In countries where paramedics are self-regulated, the educational requirements tend to be more extensive; in some places, paramedics are increasingly required to have college degrees. In Australia, the typical route to becoming a certified paramedic is to get a three-year bachelor’s degree in prehospital care or paramedical science, followed by a year or two of on-the-job training during an internship with an ambulance service.

The participants also developed a list of projects to get started on. Those include:

  1. Create a toolkit of support pieces for developing countries. “Some of the people at our session have done work in places where there is no ambulance system and no ambulances. When trying to set up an ambulance system, they need to know things as simple as how do you buy an ambulance? What do you put in it? Where do you access information about training courses?” Wingrove says. “Some of these countries, especially in Africa, are starting with very little.”
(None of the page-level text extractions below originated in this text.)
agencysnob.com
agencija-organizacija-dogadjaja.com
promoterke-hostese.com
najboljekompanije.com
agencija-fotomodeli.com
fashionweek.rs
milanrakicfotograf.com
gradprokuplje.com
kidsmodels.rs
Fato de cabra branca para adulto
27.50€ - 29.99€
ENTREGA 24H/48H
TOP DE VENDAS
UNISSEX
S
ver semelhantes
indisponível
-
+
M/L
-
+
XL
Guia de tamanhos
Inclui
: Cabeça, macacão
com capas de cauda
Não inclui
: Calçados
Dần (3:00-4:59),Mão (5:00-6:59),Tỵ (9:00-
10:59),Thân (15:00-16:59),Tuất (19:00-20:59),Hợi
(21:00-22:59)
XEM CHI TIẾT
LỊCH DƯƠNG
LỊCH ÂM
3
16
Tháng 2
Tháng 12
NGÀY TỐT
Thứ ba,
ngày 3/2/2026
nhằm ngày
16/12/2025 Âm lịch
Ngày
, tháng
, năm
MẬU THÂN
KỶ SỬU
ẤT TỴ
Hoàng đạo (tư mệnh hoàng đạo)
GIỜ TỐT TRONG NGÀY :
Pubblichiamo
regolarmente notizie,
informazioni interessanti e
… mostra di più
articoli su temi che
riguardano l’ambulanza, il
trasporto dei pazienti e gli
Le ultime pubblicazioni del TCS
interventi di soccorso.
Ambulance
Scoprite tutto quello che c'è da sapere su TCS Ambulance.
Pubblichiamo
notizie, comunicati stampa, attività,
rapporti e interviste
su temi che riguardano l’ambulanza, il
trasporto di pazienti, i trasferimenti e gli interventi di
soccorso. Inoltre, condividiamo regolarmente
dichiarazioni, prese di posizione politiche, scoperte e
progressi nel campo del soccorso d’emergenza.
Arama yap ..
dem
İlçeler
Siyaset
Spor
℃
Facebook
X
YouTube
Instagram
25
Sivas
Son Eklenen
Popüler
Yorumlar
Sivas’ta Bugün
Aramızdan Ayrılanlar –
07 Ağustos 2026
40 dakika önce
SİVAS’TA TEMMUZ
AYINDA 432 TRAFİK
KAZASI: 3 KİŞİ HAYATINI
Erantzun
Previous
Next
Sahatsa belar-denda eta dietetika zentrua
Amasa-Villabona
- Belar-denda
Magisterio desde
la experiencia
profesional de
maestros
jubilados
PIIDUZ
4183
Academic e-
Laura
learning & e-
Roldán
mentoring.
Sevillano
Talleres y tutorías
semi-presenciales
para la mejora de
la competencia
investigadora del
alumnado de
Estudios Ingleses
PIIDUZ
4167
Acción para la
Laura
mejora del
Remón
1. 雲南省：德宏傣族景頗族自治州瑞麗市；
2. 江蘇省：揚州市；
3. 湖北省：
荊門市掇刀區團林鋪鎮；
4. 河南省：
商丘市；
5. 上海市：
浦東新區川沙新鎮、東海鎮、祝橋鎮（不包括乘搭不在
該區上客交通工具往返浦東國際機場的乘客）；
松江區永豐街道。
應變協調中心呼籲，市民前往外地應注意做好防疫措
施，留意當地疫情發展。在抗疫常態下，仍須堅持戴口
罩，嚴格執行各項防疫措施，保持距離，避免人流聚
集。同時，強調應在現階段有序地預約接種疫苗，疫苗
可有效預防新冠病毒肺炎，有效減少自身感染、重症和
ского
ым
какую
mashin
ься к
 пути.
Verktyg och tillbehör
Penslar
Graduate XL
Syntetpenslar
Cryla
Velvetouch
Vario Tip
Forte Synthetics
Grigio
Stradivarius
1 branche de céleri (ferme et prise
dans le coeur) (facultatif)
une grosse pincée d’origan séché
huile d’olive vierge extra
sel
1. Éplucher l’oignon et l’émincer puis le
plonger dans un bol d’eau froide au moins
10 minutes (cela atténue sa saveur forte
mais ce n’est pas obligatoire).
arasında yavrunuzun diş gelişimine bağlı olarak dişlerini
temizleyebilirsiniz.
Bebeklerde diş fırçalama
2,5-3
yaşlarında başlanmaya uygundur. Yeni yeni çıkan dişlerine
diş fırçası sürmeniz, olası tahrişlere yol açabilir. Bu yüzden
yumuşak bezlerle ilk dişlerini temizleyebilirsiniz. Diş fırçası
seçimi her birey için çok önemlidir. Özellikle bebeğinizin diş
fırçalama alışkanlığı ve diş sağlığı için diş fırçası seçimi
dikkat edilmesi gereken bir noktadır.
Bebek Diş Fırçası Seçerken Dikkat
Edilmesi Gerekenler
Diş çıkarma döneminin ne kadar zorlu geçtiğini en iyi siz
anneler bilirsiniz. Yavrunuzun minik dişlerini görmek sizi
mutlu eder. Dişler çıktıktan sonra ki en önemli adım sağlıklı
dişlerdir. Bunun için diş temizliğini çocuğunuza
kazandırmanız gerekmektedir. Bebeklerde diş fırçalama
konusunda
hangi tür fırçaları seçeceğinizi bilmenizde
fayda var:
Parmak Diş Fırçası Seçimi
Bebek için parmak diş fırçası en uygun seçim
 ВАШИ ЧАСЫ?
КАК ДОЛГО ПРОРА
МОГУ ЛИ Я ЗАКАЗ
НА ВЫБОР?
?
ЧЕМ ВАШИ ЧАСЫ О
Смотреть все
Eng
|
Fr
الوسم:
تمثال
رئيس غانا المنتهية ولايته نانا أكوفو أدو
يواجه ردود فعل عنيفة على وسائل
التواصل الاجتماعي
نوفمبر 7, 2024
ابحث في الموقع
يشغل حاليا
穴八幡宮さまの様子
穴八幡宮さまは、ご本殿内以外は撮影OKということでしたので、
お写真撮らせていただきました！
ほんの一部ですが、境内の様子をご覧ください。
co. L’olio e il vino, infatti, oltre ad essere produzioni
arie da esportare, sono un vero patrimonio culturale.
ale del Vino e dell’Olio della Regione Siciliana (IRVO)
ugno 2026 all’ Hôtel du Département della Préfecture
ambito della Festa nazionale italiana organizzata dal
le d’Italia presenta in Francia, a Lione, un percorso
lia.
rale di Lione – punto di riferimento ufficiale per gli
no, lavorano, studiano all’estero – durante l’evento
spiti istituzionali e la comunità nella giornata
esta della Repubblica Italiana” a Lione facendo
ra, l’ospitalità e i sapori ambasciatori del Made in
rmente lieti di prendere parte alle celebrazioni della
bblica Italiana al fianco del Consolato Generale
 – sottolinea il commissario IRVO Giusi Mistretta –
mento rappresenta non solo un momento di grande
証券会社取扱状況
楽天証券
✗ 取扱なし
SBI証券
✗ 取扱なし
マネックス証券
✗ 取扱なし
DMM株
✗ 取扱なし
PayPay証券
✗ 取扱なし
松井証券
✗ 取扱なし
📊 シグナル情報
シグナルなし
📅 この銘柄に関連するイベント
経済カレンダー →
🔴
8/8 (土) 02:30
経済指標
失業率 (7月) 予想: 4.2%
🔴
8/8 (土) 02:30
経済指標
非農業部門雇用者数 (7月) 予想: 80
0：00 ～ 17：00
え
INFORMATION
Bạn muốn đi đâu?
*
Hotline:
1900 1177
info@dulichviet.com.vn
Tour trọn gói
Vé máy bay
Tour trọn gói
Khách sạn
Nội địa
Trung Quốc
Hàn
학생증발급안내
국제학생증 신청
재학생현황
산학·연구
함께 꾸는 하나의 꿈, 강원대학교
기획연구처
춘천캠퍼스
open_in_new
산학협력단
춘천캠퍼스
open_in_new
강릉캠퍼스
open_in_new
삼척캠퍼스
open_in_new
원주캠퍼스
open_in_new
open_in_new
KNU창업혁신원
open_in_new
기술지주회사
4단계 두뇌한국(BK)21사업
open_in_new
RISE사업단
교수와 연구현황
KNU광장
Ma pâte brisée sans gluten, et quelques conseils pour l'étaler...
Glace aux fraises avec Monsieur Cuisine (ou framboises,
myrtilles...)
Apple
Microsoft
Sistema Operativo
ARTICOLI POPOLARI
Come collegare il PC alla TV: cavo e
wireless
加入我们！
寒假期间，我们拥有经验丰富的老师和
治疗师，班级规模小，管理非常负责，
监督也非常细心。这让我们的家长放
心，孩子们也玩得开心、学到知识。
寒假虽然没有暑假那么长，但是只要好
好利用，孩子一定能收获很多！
  2. Create a book of paramedic service best practices. “Best practices is not simply a list of things,” Wingrove says. “I see it as a topic area where lots of different ways of doing things have been explored and we know which ones are successful. We promote the best one or two that are best practices, such as taking STEMI patients to PCI-capable hospitals, taking trauma patients to trauma centers and doing those things that research shows to be effective.”
  3. Identify border issues. During major incidents, paramedics from one nation may be needed to cross international borders to provide mutual aid. With that comes obvious issues such as making sure paramedics have passports and can get past border checkpoints quickly. But there are other, less obvious, issues, too, such as who has liability for medical malpractice or workers’ compensation and which country’s protocols should be followed. The group wants to develop a manager’s tool kit that would explain each step, from the documents needed to a sample agreement for mutual aid.
  4. Partner with International Paramedic Practice to be the official, peer-reviewed publication of International Paramedic. The U.K.-based journal published its first issue in September 2011. The International Paramedic Forum will publish its position papers in the journal and encourage paramedics doing research on international EMS issues to submit articles for publication.
  5. Create an International Paramedic wiki and a reference document repository. A wiki enables people from countries around the world to submit information about EMS protocols, practices and regulations in their nations. Questions include things like how many levels of provider do you have? How many hours of education does each need? The end goal is to have a detailed picture of how paramedicine is practiced globally, which would be useful as a reference document but also to aid in research and figuring out how to develop best practices, says Price, who’s heading up the endeavor.
  6. Do the same for the forms medical direction takes internationally. Lately, there’s been a lot of discussion about the role of medical direction in paramedicine. Internationally, both the form and function of medical direction varies significantly, Wingrove says. What’s needed is a list of the various forms to inform the discussion.
  7. Encourage more exchange programs for paramedics and paramedic service chiefs. A few years ago, there was a good amount of student exchange between the U.K., Australia, Canada and the U.S., but that has slowed to a trickle recently, Wingrove says. Step one to reviving that is to come up with a list of current and defunct exchange programs. International study is a common feature of many higher-education programs and is used to expand and enhance a student’s educational experience and world view. Paramedics and EMS administrators could likewise benefit, he adds.